• Exercise: Rewrite the data below as a JSON list of strings, with each line as its own string and blank lines omitted.

===== Given records =====

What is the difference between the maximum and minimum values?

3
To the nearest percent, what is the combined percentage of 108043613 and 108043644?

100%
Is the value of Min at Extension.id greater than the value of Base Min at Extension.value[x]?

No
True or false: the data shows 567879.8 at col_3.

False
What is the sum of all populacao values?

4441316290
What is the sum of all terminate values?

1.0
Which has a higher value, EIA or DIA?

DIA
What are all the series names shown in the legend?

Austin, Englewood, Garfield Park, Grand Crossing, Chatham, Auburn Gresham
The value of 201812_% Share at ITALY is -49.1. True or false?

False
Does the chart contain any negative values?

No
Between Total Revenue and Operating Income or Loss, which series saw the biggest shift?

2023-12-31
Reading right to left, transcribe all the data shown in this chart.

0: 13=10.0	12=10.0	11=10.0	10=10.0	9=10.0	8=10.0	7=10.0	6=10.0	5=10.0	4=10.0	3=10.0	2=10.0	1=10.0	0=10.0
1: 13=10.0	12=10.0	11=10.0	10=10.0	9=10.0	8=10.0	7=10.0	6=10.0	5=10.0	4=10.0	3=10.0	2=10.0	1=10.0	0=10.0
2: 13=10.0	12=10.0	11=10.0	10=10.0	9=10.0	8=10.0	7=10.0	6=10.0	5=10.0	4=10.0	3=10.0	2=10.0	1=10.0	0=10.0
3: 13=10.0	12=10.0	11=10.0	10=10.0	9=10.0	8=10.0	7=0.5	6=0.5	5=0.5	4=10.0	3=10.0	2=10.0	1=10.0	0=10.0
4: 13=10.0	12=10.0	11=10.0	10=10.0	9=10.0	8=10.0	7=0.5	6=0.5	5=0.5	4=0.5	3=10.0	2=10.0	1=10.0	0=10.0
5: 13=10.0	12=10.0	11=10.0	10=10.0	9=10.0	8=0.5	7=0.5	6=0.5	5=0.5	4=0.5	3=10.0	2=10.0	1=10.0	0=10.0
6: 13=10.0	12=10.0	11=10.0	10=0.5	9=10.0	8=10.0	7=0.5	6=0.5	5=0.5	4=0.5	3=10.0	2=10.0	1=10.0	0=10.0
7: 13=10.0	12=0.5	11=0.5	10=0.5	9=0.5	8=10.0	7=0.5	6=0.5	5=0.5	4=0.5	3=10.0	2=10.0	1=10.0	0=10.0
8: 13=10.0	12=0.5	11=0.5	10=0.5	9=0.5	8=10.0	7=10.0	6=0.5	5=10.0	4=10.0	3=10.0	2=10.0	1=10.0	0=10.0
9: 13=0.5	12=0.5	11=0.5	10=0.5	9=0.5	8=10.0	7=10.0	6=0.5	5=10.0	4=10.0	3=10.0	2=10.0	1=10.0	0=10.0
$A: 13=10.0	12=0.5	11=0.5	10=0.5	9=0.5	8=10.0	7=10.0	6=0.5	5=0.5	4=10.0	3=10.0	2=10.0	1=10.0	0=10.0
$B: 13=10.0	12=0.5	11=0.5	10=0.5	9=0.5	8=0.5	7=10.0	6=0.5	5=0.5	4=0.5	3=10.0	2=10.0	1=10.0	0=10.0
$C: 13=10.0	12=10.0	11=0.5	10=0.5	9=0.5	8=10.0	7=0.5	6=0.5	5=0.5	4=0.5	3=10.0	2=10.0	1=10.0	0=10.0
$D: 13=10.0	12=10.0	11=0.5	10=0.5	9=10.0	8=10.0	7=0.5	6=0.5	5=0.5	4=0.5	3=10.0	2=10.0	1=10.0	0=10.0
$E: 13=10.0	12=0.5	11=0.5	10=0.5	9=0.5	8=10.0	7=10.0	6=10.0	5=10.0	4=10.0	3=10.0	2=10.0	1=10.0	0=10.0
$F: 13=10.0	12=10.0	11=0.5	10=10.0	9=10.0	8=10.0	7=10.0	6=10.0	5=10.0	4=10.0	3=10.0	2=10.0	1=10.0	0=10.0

=====

• Answer to this problem:
[
  "What is the difference between the maximum and minimum values?",
  "3",
  "To the nearest percent, what is the combined percentage of 108043613 and 108043644?",
  "100%",
  "Is the value of Min at Extension.id greater than the value of Base Min at Extension.value[x]?",
  "No",
  "True or false: the data shows 567879.8 at col_3.",
  "False",
  "What is the sum of all populacao values?",
  "4441316290",
  "What is the sum of all terminate values?",
  "1.0",
  "Which has a higher value, EIA or DIA?",
  "DIA",
  "What are all the series names shown in the legend?",
  "Austin, Englewood, Garfield Park, Grand Crossing, Chatham, Auburn Gresham",
  "The value of 201812_% Share at ITALY is -49.1. True or false?",
  "False",
  "Does the chart contain any negative values?",
  "No",
  "Between Total Revenue and Operating Income or Loss, which series saw the biggest shift?",
  "2023-12-31",
  "Reading right to left, transcribe all the data shown in this chart.",
  "0: 13=10.0\t12=10.0\t11=10.0\t10=10.0\t9=10.0\t8=10.0\t7=10.0\t6=10.0\t5=10.0\t4=10.0\t3=10.0\t2=10.0\t1=10.0\t0=10.0",
  "1: 13=10.0\t12=10.0\t11=10.0\t10=10.0\t9=10.0\t8=10.0\t7=10.0\t6=10.0\t5=10.0\t4=10.0\t3=10.0\t2=10.0\t1=10.0\t0=10.0",
  "2: 13=10.0\t12=10.0\t11=10.0\t10=10.0\t9=10.0\t8=10.0\t7=10.0\t6=10.0\t5=10.0\t4=10.0\t3=10.0\t2=10.0\t1=10.0\t0=10.0",
  "3: 13=10.0\t12=10.0\t11=10.0\t10=10.0\t9=10.0\t8=10.0\t7=0.5\t6=0.5\t5=0.5\t4=10.0\t3=10.0\t2=10.0\t1=10.0\t0=10.0",
  "4: 13=10.0\t12=10.0\t11=10.0\t10=10.0\t9=10.0\t8=10.0\t7=0.5\t6=0.5\t5=0.5\t4=0.5\t3=10.0\t2=10.0\t1=10.0\t0=10.0",
  "5: 13=10.0\t12=10.0\t11=10.0\t10=10.0\t9=10.0\t8=0.5\t7=0.5\t6=0.5\t5=0.5\t4=0.5\t3=10.0\t2=10.0\t1=10.0\t0=10.0",
  "6: 13=10.0\t12=10.0\t11=10.0\t10=0.5\t9=10.0\t8=10.0\t7=0.5\t6=0.5\t5=0.5\t4=0.5\t3=10.0\t2=10.0\t1=10.0\t0=10.0",
  "7: 13=10.0\t12=0.5\t11=0.5\t10=0.5\t9=0.5\t8=10.0\t7=0.5\t6=0.5\t5=0.5\t4=0.5\t3=10.0\t2=10.0\t1=10.0\t0=10.0",
  "8: 13=10.0\t12=0.5\t11=0.5\t10=0.5\t9=0.5\t8=10.0\t7=10.0\t6=0.5\t5=10.0\t4=10.0\t3=10.0\t2=10.0\t1=10.0\t0=10.0",
  "9: 13=0.5\t12=0.5\t11=0.5\t10=0.5\t9=0.5\t8=10.0\t7=10.0\t6=0.5\t5=10.0\t4=10.0\t3=10.0\t2=10.0\t1=10.0\t0=10.0",
  "$A: 13=10.0\t12=0.5\t11=0.5\t10=0.5\t9=0.5\t8=10.0\t7=10.0\t6=0.5\t5=0.5\t4=10.0\t3=10.0\t2=10.0\t1=10.0\t0=10.0",
  "$B: 13=10.0\t12=0.5\t11=0.5\t10=0.5\t9=0.5\t8=0.5\t7=10.0\t6=0.5\t5=0.5\t4=0.5\t3=10.0\t2=10.0\t1=10.0\t0=10.0",
  "$C: 13=10.0\t12=10.0\t11=0.5\t10=0.5\t9=0.5\t8=10.0\t7=0.5\t6=0.5\t5=0.5\t4=0.5\t3=10.0\t2=10.0\t1=10.0\t0=10.0",
  "$D: 13=10.0\t12=10.0\t11=0.5\t10=0.5\t9=10.0\t8=10.0\t7=0.5\t6=0.5\t5=0.5\t4=0.5\t3=10.0\t2=10.0\t1=10.0\t0=10.0",
  "$E: 13=10.0\t12=0.5\t11=0.5\t10=0.5\t9=0.5\t8=10.0\t7=10.0\t6=10.0\t5=10.0\t4=10.0\t3=10.0\t2=10.0\t1=10.0\t0=10.0",
  "$F: 13=10.0\t12=10.0\t11=0.5\t10=10.0\t9=10.0\t8=10.0\t7=10.0\t6=10.0\t5=10.0\t4=10.0\t3=10.0\t2=10.0\t1=10.0\t0=10.0"
]